MtoRagSystem/python/vector/vector_ingest.py

#!/usr/bin/env python3

import sys
import json
import argparse
from pathlib import Path

# ---------------------------------------------------------
# Argument parsing
# ---------------------------------------------------------
parser = argparse.ArgumentParser(description="Build FAISS index from NDJSON")

parser.add_argument("--index", required=True, help="Path to index.ndjson")
parser.add_argument("--out", required=True, help="Path to output vector.index (tmp)")

parser.add_argument("--model", default="all-MiniLM-L6-v2", help="SentenceTransformer model")

args = parser.parse_args()

index_path = Path(args.index).resolve()
out_path   = Path(args.out).resolve()

# ---------------------------------------------------------
# Dependency checks
# ---------------------------------------------------------
try:
    import faiss
except Exception:
    print("ERROR: Python module 'faiss' not found.")
    sys.exit(10)

try:
    from sentence_transformers import SentenceTransformer
except Exception:
    print("ERROR: Python module 'sentence-transformers' not found.")
    sys.exit(11)

import numpy as np
import faiss
from sentence_transformers import SentenceTransformer

# ---------------------------------------------------------
# File checks
# ---------------------------------------------------------
if not index_path.is_file():
    print(f"ERROR: index.ndjson not found at {index_path}")
    sys.exit(20)

# ---------------------------------------------------------
# Load model
# ---------------------------------------------------------
print(f"Loading embedding model: {args.model}")
model = SentenceTransformer(args.model)

# ---------------------------------------------------------
# Streaming read NDJSON
# ---------------------------------------------------------
texts = []
ids = []

print("Reading NDJSON...")

with open(index_path, "r", encoding="utf-8") as f:
    for line in f:
        line = line.strip()
        if not line:
            continue

        try:
            entry = json.loads(line)
        except Exception:
            continue

        text = entry.get("text")
        chunk_id = entry.get("chunk_id")

        if not text or not chunk_id:
            continue

        texts.append(text)
        ids.append(chunk_id)

if not texts:
    print("No chunks found.
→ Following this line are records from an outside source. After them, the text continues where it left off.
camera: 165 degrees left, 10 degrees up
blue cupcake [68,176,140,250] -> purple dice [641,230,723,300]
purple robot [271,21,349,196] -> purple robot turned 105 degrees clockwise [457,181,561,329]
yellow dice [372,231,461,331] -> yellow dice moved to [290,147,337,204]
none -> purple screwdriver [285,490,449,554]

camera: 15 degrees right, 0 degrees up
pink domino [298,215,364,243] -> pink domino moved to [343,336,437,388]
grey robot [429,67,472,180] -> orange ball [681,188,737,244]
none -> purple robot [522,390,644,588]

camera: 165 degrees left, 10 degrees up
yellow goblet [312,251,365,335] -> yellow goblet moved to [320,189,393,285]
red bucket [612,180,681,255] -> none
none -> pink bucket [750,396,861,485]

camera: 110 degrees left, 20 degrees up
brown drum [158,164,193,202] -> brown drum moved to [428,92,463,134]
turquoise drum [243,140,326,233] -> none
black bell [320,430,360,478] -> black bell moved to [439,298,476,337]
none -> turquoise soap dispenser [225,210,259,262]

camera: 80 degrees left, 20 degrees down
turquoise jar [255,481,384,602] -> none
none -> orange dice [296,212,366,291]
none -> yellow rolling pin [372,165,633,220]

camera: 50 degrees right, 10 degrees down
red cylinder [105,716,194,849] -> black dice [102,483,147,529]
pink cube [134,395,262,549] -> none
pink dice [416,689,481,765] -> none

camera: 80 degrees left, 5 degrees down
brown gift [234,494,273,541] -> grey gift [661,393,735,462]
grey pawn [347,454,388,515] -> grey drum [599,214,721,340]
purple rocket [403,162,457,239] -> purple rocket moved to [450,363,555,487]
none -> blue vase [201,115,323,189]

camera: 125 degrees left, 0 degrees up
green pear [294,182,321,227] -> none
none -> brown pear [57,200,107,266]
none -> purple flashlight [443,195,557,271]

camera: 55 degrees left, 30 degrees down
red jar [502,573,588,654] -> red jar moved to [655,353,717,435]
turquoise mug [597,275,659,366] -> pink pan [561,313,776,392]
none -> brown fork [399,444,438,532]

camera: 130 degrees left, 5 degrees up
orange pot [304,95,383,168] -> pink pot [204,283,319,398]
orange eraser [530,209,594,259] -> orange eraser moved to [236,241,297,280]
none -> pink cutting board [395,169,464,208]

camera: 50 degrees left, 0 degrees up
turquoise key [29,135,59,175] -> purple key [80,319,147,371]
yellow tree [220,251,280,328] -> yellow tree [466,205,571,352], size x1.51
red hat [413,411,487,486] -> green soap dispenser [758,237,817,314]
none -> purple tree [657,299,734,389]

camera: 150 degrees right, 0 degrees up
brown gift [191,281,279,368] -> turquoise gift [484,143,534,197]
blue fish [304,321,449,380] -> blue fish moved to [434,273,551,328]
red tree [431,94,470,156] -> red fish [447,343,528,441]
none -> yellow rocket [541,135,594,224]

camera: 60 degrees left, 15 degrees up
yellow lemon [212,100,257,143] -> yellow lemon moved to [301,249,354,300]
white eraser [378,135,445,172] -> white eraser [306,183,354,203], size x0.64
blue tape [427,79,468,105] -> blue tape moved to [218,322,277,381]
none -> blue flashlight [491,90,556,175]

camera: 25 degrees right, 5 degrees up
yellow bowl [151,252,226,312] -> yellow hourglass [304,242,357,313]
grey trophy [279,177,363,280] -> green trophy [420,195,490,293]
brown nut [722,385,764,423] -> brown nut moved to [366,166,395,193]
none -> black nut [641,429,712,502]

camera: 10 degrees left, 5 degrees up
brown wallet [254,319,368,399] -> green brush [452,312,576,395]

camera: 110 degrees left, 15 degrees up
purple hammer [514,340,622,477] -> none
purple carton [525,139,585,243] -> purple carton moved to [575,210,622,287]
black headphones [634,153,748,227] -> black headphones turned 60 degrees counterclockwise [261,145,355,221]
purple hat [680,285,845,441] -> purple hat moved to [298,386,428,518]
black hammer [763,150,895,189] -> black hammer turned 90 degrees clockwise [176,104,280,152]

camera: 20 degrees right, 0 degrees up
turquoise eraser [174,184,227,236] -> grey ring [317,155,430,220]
Removing vector index.")

    # Entferne final erst später in PHP atomar
    sys.exit(0)

print(f"Loaded {len(texts)} chunks.")

# ---------------------------------------------------------
# Build embeddings
# ---------------------------------------------------------
print("Encoding embeddings...")
embeddings = model.encode(
    texts,
    normalize_embeddings=True,
    show_progress_bar=True,
    batch_size=64
)

embeddings = np.array(embeddings).astype("float32")

dim = embeddings.shape[1]
print(f"Embedding dimension: {dim}")

# ---------------------------------------------------------
# Build FAISS index
# ---------------------------------------------------------
print("Building FAISS index...")
index = faiss.IndexFlatIP(dim)
index.add(embeddings)

# Ensure output directory exists
out_path.parent.mkdir(parents=True, exist_ok=True)

# ---------------------------------------------------------
# Write FAISS index (tmp)
# ---------------------------------------------------------
print(f"Writing FAISS index to {out_path}")
faiss.write_index(index, str(out_path))

# ---------------------------------------------------------
# Write ID mapping meta (tmp)
# ---------------------------------------------------------
meta_tmp_path = Path(str(out_path) + ".meta.json")

with open(meta_tmp_path, "w", encoding="utf-8") as f:
    json.dump(ids, f)

print(f"Indexed {len(ids)} chunks successfully.")
sys.exit(0)